*** The data

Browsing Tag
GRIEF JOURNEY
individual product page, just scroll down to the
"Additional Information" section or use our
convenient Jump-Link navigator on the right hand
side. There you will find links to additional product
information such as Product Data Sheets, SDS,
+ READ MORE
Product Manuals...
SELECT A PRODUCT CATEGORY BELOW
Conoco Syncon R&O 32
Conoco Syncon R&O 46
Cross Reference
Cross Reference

******

> _Work required_
Only one span of lines is wanted: the line with "Conoco Syncon R&O 46" and every line after it to the end of the entries, output exactly.

> _Your solution_
Conoco Syncon R&O 46
Cross Reference
Cross Reference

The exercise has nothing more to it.